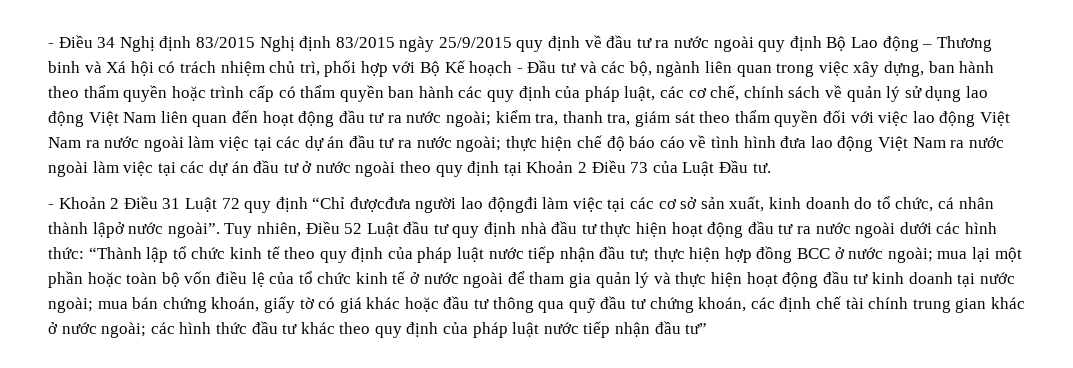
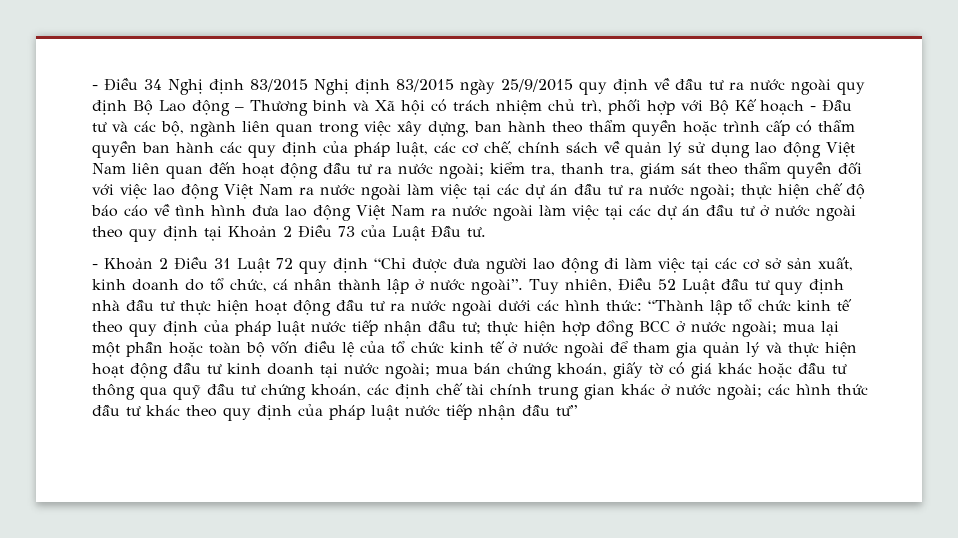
[106,61,127,73] Xá -> [375,100,395,111] Xã
[349,197,538,213] đượcđưa người lao độngđi -> [412,258,619,274] được đưa người lao động đi
[92,222,125,238] lậpở -> [387,279,425,294] lập ở

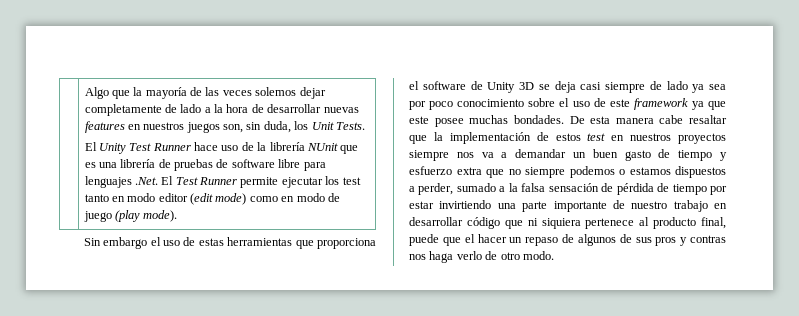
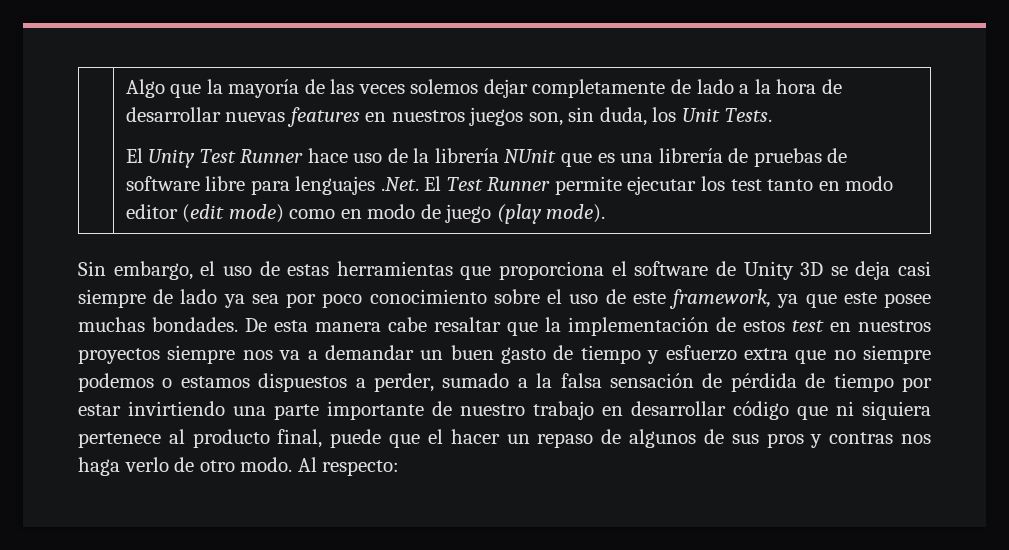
[103,237,148,249] embargo -> [113,261,193,280] embargo,
[633,98,688,110] framework -> [669,289,772,309] framework,
(554, 255) none -> [297,457,400,476] Al respecto:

----

> Your objective: Word for word, restate the lines from the one holding "[103,237,148,249] embargo ->" to the last line of the records.

> Solution to this exercise:
[103,237,148,249] embargo -> [113,261,193,280] embargo,
[633,98,688,110] framework -> [669,289,772,309] framework,
(554, 255) none -> [297,457,400,476] Al respecto:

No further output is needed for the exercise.